- Logo
- Awarded for: Outstanding Achievement in entertainment targeting teenagers and young adults.
- Country: United States
- Presented by: Fox The CW (2013–2014)
- First award: 1999
- Final award: 2014

= Young Hollywood Awards =

Entertainment awards voted by 13- to 19-year-olds

The Young Hollywood Awards was an annual awards ceremony that honored the year's biggest achievements in pop music, movies, sports, television, fashion and more, as voted on by teenagers aged 13–19 and young adults. The award ceremonies also honored rising and promising young aged performers in Hollywood. The award ceremony usually featured a high number of celebrities and musical performers such as Taylor Swift, Selena Gomez, and Nick Jonas.

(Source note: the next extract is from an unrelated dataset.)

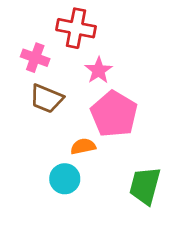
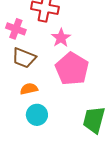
orange semicircle: (83, 146) -> (29, 89), moved

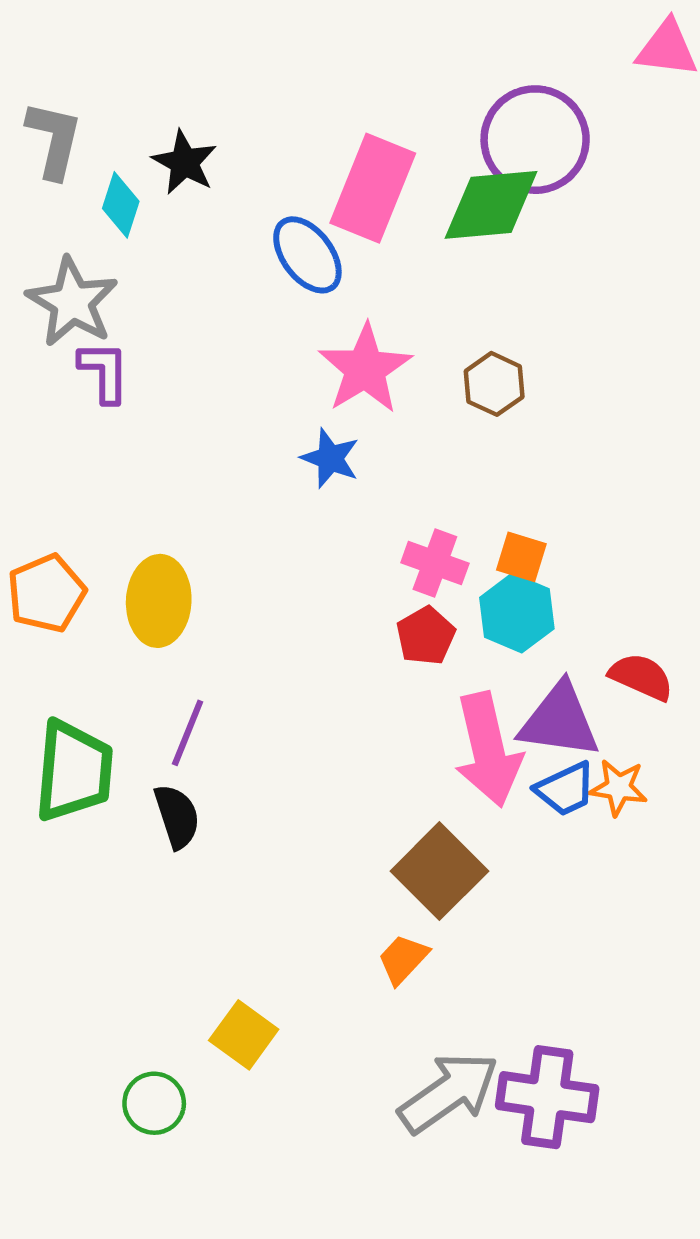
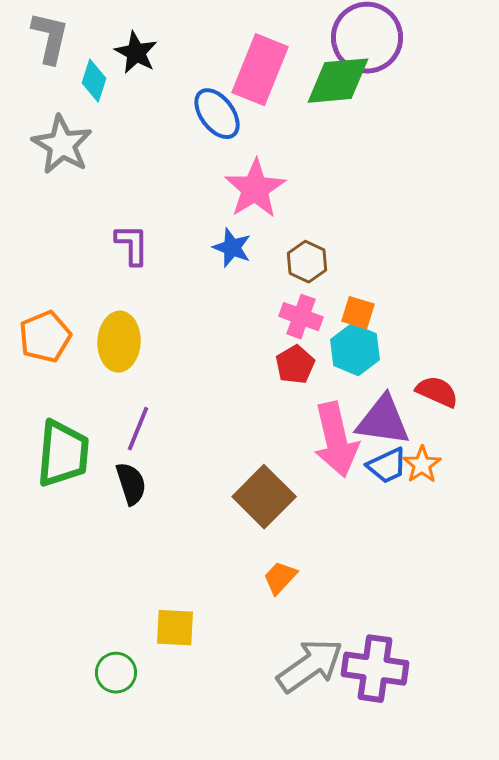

The Young Hollywood Awards started in 1999. The final award ceremony was 2014.

==Categories==
In 2010, the following categories were awarded:

- Young Hollywood Newcomer of the Year
- Young Hollywood Artist of the Year
- Young Hollywood Superstar in the Making
- Young Hollywood Breakthrough of the Year
- Young Hollywood Comedian of the Year
- Young Hollywood Cast to Watch
- Young Hollywood Making their Mark
- Young Hollywood Style Icon

The categories which have been removed from the awards were Superstar of Tomorrow and Best Role Model.